Abstract:
Many real word product or process design problems involve multi response problems which have stochastic nature. This paper proposes a hybrid approach involved genetic algorithm and artificial neural network methodology to solve these problems. Usually, in these problems the relationship between responses and independent variables is indeterminate; therefore to generate required input data we are interested to use a method to approximate this relationship. Artificial Neural Network (ANN) is a methodology employed in this research to evaluate linear and nonlinear relationship between variables. We model the statistical multi response problem by three different multi objective decision making (MODM) techniques. Moreover, four different genetic algorithms are proposed in which four pairwise multiple comparisons statistical tests are used to control the random nature of the problem. Finally, the performance of the proposed methodology is demonstrated using a tow way analysis of variance (ANOVA) for a numerical example and the results are compared statistically..
Machine summary:
"Objective function evaluation After producing the new chromosomes by crossover and mutation operators and approximating the responses using suitable artificial neural network, we evaluate each chromosome by fitness functions described in section 3 and use the result to reproduce a new generation.
Table (1) is here After statistical normalization of the observation, the architecture of the neural network for each response is determined to generate the required input data based on the number of hidden layers, activation function and the number of neurons in each layer.
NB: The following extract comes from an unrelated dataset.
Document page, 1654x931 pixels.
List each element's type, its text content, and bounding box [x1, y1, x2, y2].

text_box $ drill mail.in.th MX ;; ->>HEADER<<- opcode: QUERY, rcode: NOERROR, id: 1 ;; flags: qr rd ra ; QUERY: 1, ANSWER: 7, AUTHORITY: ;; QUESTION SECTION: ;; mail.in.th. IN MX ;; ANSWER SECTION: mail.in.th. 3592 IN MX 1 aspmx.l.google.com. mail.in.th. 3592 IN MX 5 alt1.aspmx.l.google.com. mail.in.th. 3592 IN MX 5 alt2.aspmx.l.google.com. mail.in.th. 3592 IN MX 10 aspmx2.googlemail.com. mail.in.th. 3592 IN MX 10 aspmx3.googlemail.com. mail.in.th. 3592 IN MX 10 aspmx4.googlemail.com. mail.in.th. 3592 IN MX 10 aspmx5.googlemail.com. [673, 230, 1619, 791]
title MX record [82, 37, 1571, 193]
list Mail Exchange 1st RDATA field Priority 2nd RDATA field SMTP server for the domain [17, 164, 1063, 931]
First in terms of four test procedures and three modeling method used in this research, using MATLAB computer software, the algorithms run 30 times, each time changing its parameters in their corresponding ranges and obtained the responses values for each algorithm.
7. Conclusions In processes with stochastic nature and data sets showing nonlinear and complex relationships between control and response variables and complicated optimization models, to overcome the limitation and weakness of the methods which are used before in this cases, in this paper a new approach based on a neural network, three modeling techniques, and four different genetic algorithms was proposed to solve multiple response statistical optimization problems.
The neural network approach generated the required input data and the MODM techniques modeled the problem and the four different structures of genetic algorithm optimized the model to find the levels of the control factors.
Employing Artificial Neural Network into Achieving Parameter Optimization of Multi Response Problem with Different Importance Degree Consideration."